The big question facing the information technology companies is "Why?" What went wrong so fast? The conventional answers include: a lack of compelling new computer products this holiday season; a saturated market with PCs that are "good enough" for what most people use them for; fear of a looming economic recession; and on and on and on ... .

After 24 years of carrying the digital revolution, the PC has matured into something that's now boring – a product that's already owned by nearly everyone that wants one, says Walter Mossberg, technology critic at the Wall Street Journal.

Mossberg's prediction is that we're in a new digital transition, one that will eventually be dominated by "a new wave of cheaper and friendlier digital appliances." But, he notes, those appliances are still being defined and not yet ready for primetime.

"The grotesque hype that has always been part of the PC and Internet industries, and which helped create the technology bubble in the first place, makes it as hard to judge the current slump as it did the earlier surge," says Mossberg. "Neither the PC nor the Internet, important as they are, was ever as fabulous or earth-shattering as their boosters claimed. And their current downturn isn't the end of digital innovation, either."

SIMULTANEOUS SLUMPS

The PC sales slump comes simultaneously with a meltdown in the dot-com ventures that were driving engines of last year's Internet gold rush. December marked the seventh straight month of Internet-related job cuts, reports the job-placement firm Challenger, Gray and Christmas Inc. The month saw layoffs increase 19 percent from November's record number.

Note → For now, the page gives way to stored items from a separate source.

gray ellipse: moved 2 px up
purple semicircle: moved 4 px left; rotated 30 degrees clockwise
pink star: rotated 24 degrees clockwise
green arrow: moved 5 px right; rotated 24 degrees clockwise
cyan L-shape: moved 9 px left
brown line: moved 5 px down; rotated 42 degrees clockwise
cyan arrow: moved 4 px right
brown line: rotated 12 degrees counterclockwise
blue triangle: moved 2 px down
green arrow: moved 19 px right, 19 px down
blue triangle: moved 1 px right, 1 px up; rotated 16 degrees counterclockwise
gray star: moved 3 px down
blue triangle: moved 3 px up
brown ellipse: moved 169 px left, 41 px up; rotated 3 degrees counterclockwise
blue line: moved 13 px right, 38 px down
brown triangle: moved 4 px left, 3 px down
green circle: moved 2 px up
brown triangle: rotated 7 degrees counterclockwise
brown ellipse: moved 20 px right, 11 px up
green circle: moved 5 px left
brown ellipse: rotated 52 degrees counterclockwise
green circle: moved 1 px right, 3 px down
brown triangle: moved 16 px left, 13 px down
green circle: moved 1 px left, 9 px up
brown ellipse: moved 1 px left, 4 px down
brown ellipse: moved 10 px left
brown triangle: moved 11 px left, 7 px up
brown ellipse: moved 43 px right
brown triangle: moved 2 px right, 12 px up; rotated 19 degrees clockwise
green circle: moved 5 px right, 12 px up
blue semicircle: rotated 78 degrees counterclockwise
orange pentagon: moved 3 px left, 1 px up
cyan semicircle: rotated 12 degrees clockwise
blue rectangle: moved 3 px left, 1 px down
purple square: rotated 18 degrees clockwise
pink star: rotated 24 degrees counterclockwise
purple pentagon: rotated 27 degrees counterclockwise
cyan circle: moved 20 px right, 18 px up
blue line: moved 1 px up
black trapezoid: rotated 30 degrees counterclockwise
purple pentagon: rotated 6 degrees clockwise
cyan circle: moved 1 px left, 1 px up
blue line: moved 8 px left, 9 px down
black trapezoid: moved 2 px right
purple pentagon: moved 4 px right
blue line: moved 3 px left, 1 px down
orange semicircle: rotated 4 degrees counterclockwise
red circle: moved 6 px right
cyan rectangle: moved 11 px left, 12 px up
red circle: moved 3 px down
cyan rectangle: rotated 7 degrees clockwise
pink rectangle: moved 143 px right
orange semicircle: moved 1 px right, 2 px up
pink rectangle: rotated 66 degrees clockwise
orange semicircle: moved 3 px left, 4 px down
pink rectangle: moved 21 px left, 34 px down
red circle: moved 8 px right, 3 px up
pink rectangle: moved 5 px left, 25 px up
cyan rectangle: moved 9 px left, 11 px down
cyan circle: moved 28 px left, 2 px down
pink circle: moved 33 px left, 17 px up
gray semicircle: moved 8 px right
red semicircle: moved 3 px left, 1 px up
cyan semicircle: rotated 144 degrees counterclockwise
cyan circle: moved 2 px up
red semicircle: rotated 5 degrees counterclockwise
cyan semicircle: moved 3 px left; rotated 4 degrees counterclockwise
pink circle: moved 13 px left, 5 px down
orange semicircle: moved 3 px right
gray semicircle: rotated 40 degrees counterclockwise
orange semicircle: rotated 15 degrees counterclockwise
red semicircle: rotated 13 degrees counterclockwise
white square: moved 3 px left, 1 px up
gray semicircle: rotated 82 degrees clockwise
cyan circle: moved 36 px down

In 2000, a total of 41,515 positions were cut from 496 Internet-related companies, Challenger reported. Internet service companies such as consulting, financial and information providers were the hardest hit, followed by retailing dot-coms.

In the world of information technology, it's beginning to look as if the year 2000 was the time reality caught up with the hype. The personal computer, probably the most complex and unreliable high-tech product ever sold to consumers, appears to have hit a wall of user-resistance. Ditto for the Internet, which shifted from its original promise of an empowering, democratic interactive communications medium to an ad-glutted, electronic strip mall.

Yet, with the recent industry gloom and doom, there is some good news for people who use computers and the Internet. An energetic drive is now underway that promises to supplant the conventional PC with a new generation of simpler digital devices that do popular computing tasks in a far better, more reliable way. Those devices are not here yet, but it's clear the momentum has shifted in a new direction that will make computing more accessible and friendly to nontechnical users.

LIVING UP TO THE PROMISE

Hopefully, the same will be true for the Internet. Huge opportunities await those who help Net users reduce commercial clutter, eliminate e-mail spam and protect personal privacy. There's no reason the Internet can't live up to its original promise of a decentralized communications medium dominated by no one and free of monopolistic corporate control.

The booming gold rush days may be over. But, that's not necessarily bad news. Possibly, just possibly, saner information technology is just ahead.

Frank Beacham

Frank Beacham is an independent writer based in New York.